Aqui, essa dupla chaga constrói o passado. A participação da manufatura no PIB caiu a 10,3%, nível da década de 1910, e 52% da população está em insegurança alimentar.

O processo de substituição de importações, que terminou de industrializar o Brasil, foi revertido. Agora as importações substituem a indústria.

Terceiro

Não custa lembrar que a substituição de importações teve ferrenhos inimigos em entreguistas adoradores dos EUA, tais como O Globo e Roberto Campos, o detestável Bobby Fields, serviçal de Washington.

E foi por amor à bandeira americana que o fascista Bolsonaro, outro capacho dos “irmãos do norte”, colocou Bobby Fields Terceiro na presidência do Banco Central. Meritocracia pura!

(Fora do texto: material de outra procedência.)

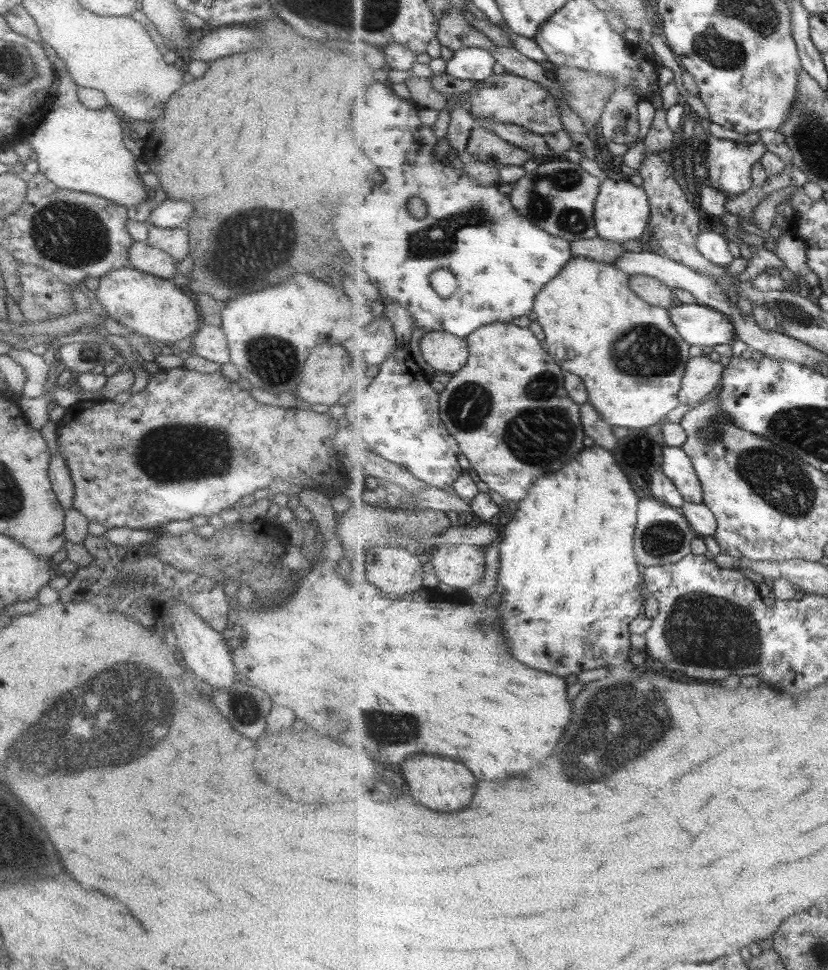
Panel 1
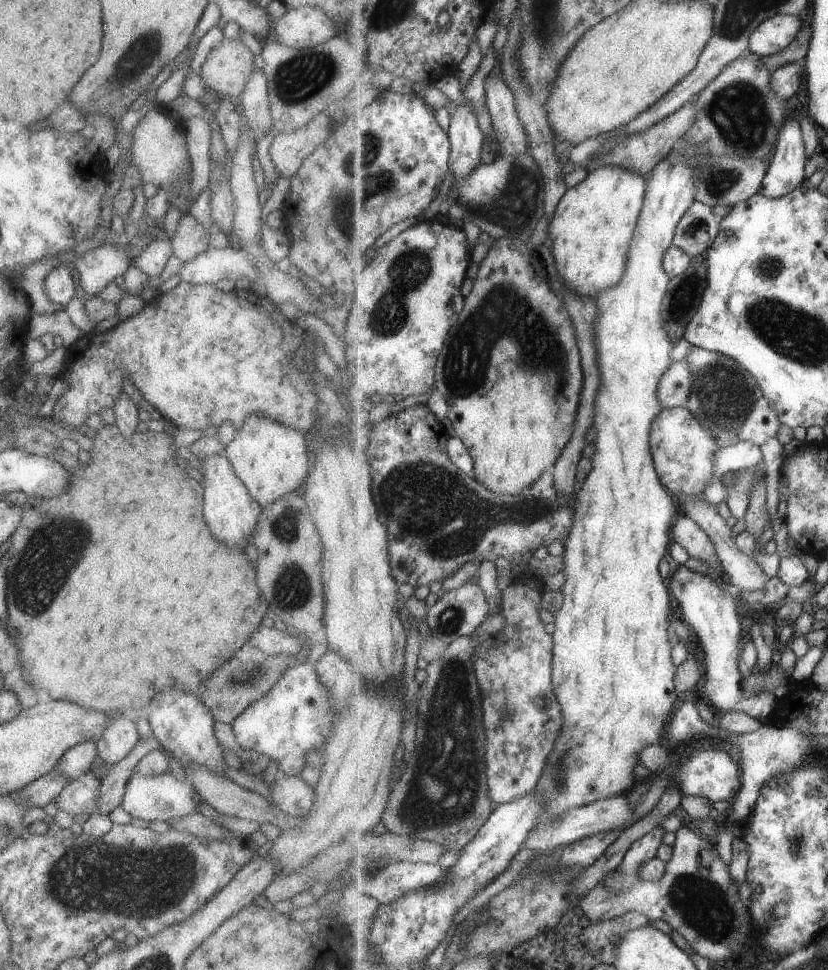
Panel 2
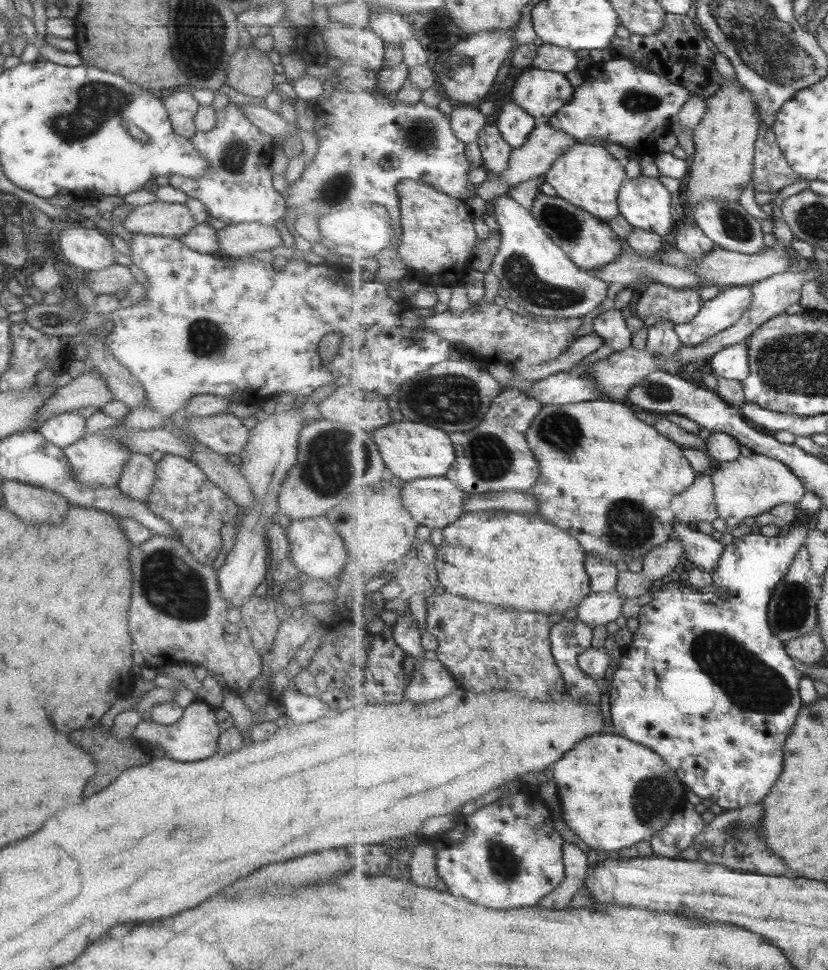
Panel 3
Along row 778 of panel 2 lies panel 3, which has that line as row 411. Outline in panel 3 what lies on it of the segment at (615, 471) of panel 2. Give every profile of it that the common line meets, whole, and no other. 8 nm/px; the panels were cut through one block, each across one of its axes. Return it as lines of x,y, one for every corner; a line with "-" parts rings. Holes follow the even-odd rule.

Normal, portanto, que nossa maior autoridade monetária, Bobby Fields Terceiro, seja freguês de contas bancárias paradisíacas, enquanto aqui as indústrias fecham.

Agrotrogloditas

Junto com as indústrias, foi-se o efeito positivo da educação na mobilidade social e distribuição de renda, anulado pela sociedade agrocrata.

De 2012 a 2021 a escolaridade média da metade mais pobre da população brasileira subiu de 6,4 para 8,1 anos, mas a massa salarial dessa parcela despencou 26,2%, graças à Reforma Trabalhista de Temer, aprofundada por Paulo Guedes.

A ascensão social sob Bolsonaro-Guedes está reservada aos agrotrogloditas e seus capitães-do-mato, e aos matadores de velhinhos da saúde privada, área na qual o racismo é ainda mais visível.

Mercadores

Na área de saúde do Brasil, 78% dos executivos, e mais de 67% dos profissionais da medicina, são brancos. Quanto à origem, só 6,8% dos médicos vêm das classes “D” e “E”, o que explica os Mengeles e Capitãs Cloroquina.

Essa alva saúde privada, limpa e cheirosinha, lucrou com a pandemia. Por exemplo, a Qualicorp faturou R$ 517 milhões no 1° semestre deste ano, e cobrou da clientela um reajuste de 16%, o dobro da inflação no período.

Com esse resultado o chefe da empresa, Bruno Blatt, pôde contratar a cantora Ludmila e fechar as áreas de evento do Copacabana Palace para a “festinha” de 15 anos de sua filha, no sábado, dia 2 de outubro.

Ossos

Para tristeza do papai, no dia seguinte não foi a comemoração da filhinha que saiu na manchete do “The Guardian”, e sim a nossa realidade social fascista, retratada em ossos.

A memorável foto de Domingos Peixoto, capa do “Extra” em 29 de setembro, mostrou famélicos a vasculhar carcaças, e foi replicada pelo jornal londrino.

Lado a lado, a festa da debutante e a catação de proteínas no lixo não contrastam. Longe disso, se complementam em simbiose perfeita. Uma existe em função da outra, tal e qual “elois” e “morloks”.

Wells

Em 1895, Herbert George Wells publicou seu “A Máquina do Tempo”, alegoria extrema da luta de classes. No romance, 800 mil anos no futuro a humanidade teria evoluído para duas raças distintas.

Os “elois”, simplórios, belos e graciosos, servem de gado, mantidos pelos mal-acabados “morloks”, que vivem no subterrâneo e se alimentam dos primeiros.

Para quem ainda não entendeu: os acepipes e regalos servidos na celebração do Copa, foram feitos de almas e corpos humanos. Assim como os lucros de Guedes e de Bobby Fields Terceiro.

*Jorge Normando Rodrigues é assessor jurídico do Sindipetro-NF e da FUP.

**Este artigo não reflete, necessariamente, a opinião da Revista Fórum.